The legal entity that appoints a tied agent remains liable pursuant to Article 1313a ABGB for any action or omission on the part of the tied agent when acting on behalf of the entity. The legal entity must therefore also monitor the tied agent’s activities accordingly. The tied agent, providing that they are established in Austria, is required to hold a business licence pursuant to Article 136a GewO (as a financial adviser on a commercial basis) and must be entered into a register held by the FMA.
Unlike in the case of tied agents only natural persons may be active as securities brokers. Securities brokers are also only allowed to be active domestically. Securities brokers require a business licence in accordance with Article 136a or Article 136b of the Commercial Code (GewO; Gewerbeordnung). Since the profession of a securities broker is a regulated profession, the person is required to provide a certificate of competence to be able to obtain the necessary business licence.

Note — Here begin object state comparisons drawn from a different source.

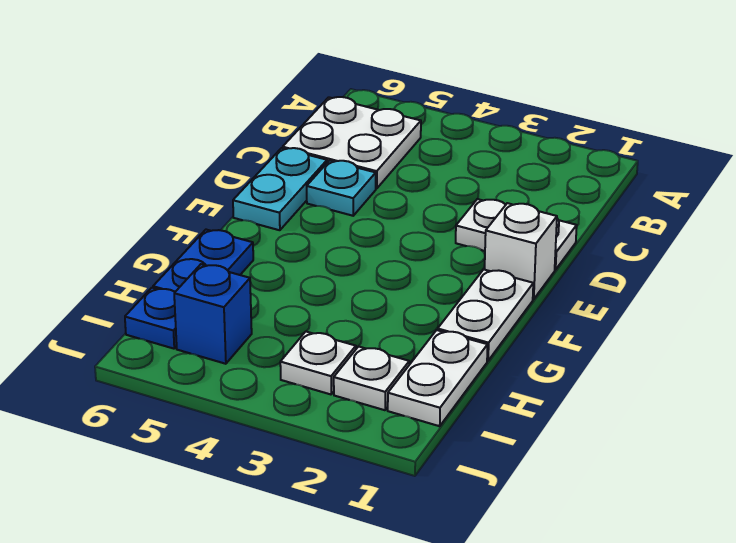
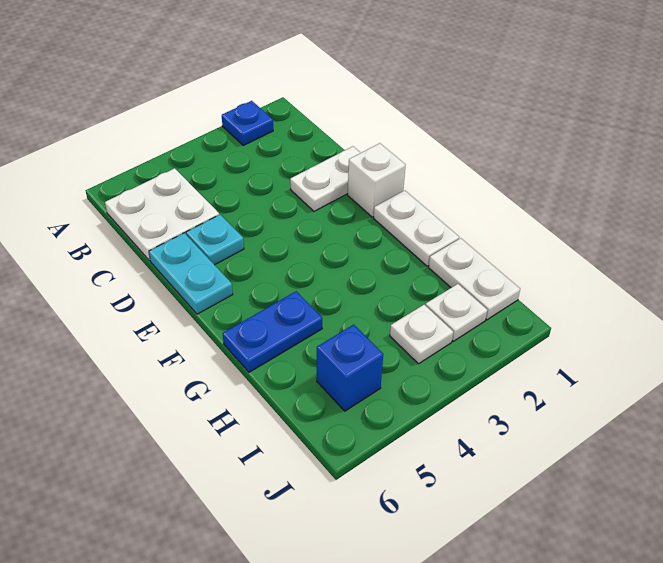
blue 1x2 plate [153,230,253,292] -> blue 1x2 plate turned to [223,291,322,372]
blue 1x1 plate [125,288,177,349] -> blue 1x1 plate moved to [222,101,273,145]

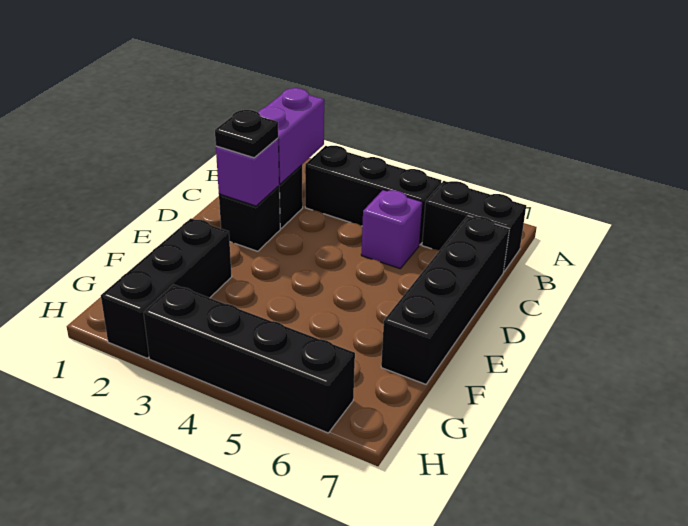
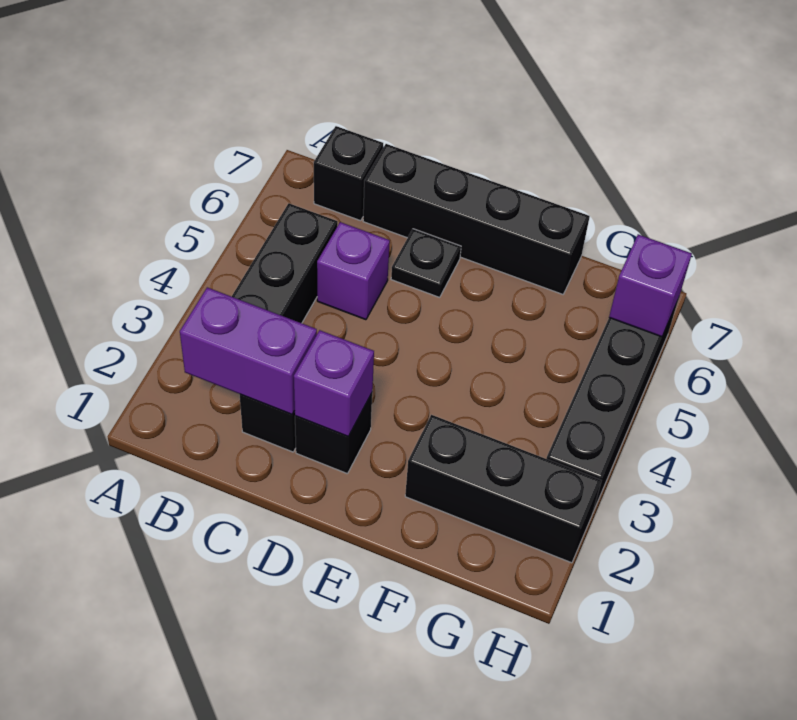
black 1x2 brick [422,181,526,272] -> black 1x1 brick [314,126,383,221]
black 1x1 plate [215,110,278,158] -> black 1x1 plate moved to [391,229,461,297]
none -> purple 1x1 brick [609,234,692,337]

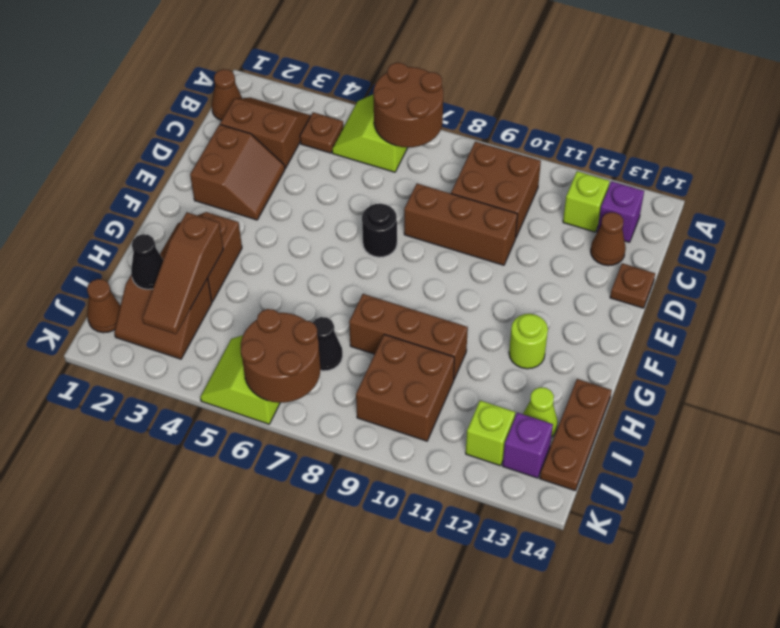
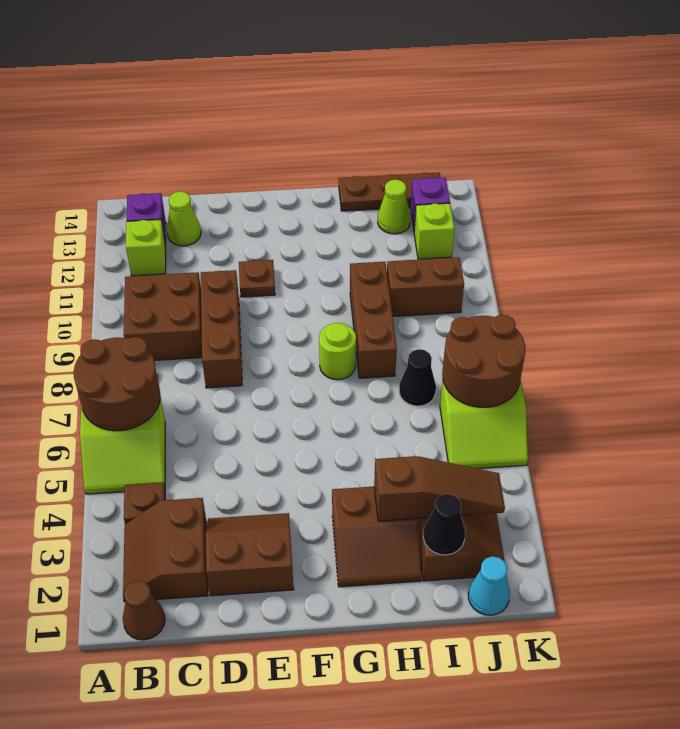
brown 1x1 cone [591,212,626,266] -> lime 1x1 cone [167,191,201,246]
brown 1x1 plate [610,263,655,308] -> brown 1x1 plate moved to [239,260,275,297]
black 1x1 round brick [362,204,397,257] -> none
lime 1x1 round brick [509,314,548,369] -> lime 1x1 round brick moved to [319,323,356,380]
brown 2x2 brick [356,334,454,441] -> brown 1x2 brick [387,257,464,317]
brown 1x1 cone [87,279,120,333] -> cyan 1x1 cone [468,556,510,615]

Contrary to tied agents, the activity of securities brokers is restricted to investment advice and the receiving and transmitting of orders in relation to the financial instruments pursuant to Article 1 no. 7 points a and c WAG 2018 (transferable securities and investment fund units). Securities brokers may act on behalf of and on account of a maximum of three investment firms and/or investment services providers, but may not act for credit institutions or insurance undertakings.
Securities brokers perform their service for the respective legal entity as agents. Their conduct is therefore allocated to the respective legal entity, for which reason the agent liability is assumed by the investment firm or the investment services provider in accordance with Article 1313a ABGB regardless of whether the securities broker has disclosed the principal or not.
Commercial financial advisers are authorised to perform the activities of a securities broker in accordance with the conditions set out in Article 136a paras. 3 to 7 of the Commercial Code of 1994 (GewO; Gewerbeordnung 1994). A commercial financial adviser working as a tied agent shall not be authorised to work concurrently as a securities broker.
Securities brokers are therefore to be entered into the register held by the FMA in the same way as tied agents. A pre-requisite for making use of a securities broker when providing investment services is that so doing has been approved in the administrative decision granting a licence for the investment firm or the investment services provider.